_Exercise details_
Word for word, set down every line of the entries below from the line with "Svazu školkařů" to the line with "Svůj souhlas můžete", including both, and no other line.

_Available records_
········
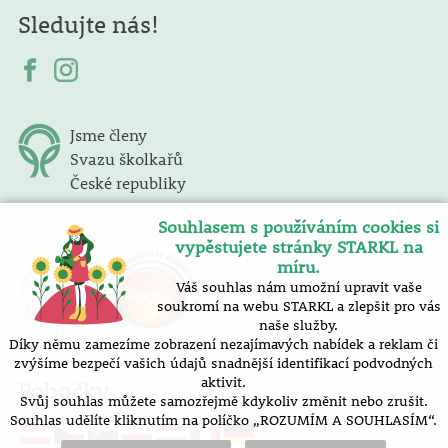
Sledujte nás!
Jsme členy
Svazu školkařů
České republiky
Souhlasem s používáním cookies si
vypěstujete stránky STARKL na
míru.
Váš souhlas nám umožní upravit vaše
soukromí na webu STARKL a zlepšit pro vás
naše služby.
Díky němu zamezíme zobrazení nezajímavých nabídek a reklam či
zvýšíme bezpečí vašich údajů snadnější identifikací podvodných
aktivit.
Pobočky
Svůj souhlas můžete samozřejmě kdykoliv změnit nebo zrušit.
Souhlas udělíte kliknutím na políčko „ROZUMÍM A SOUHLASÍM“.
········
_Task solution_
Svazu školkařů
České republiky
Souhlasem s používáním cookies si
vypěstujete stránky STARKL na
míru.
Váš souhlas nám umožní upravit vaše
soukromí na webu STARKL a zlepšit pro vás
naše služby.
Díky němu zamezíme zobrazení nezajímavých nabídek a reklam či
zvýšíme bezpečí vašich údajů snadnější identifikací podvodných
aktivit.
Pobočky
Svůj souhlas můžete samozřejmě kdykoliv změnit nebo zrušit.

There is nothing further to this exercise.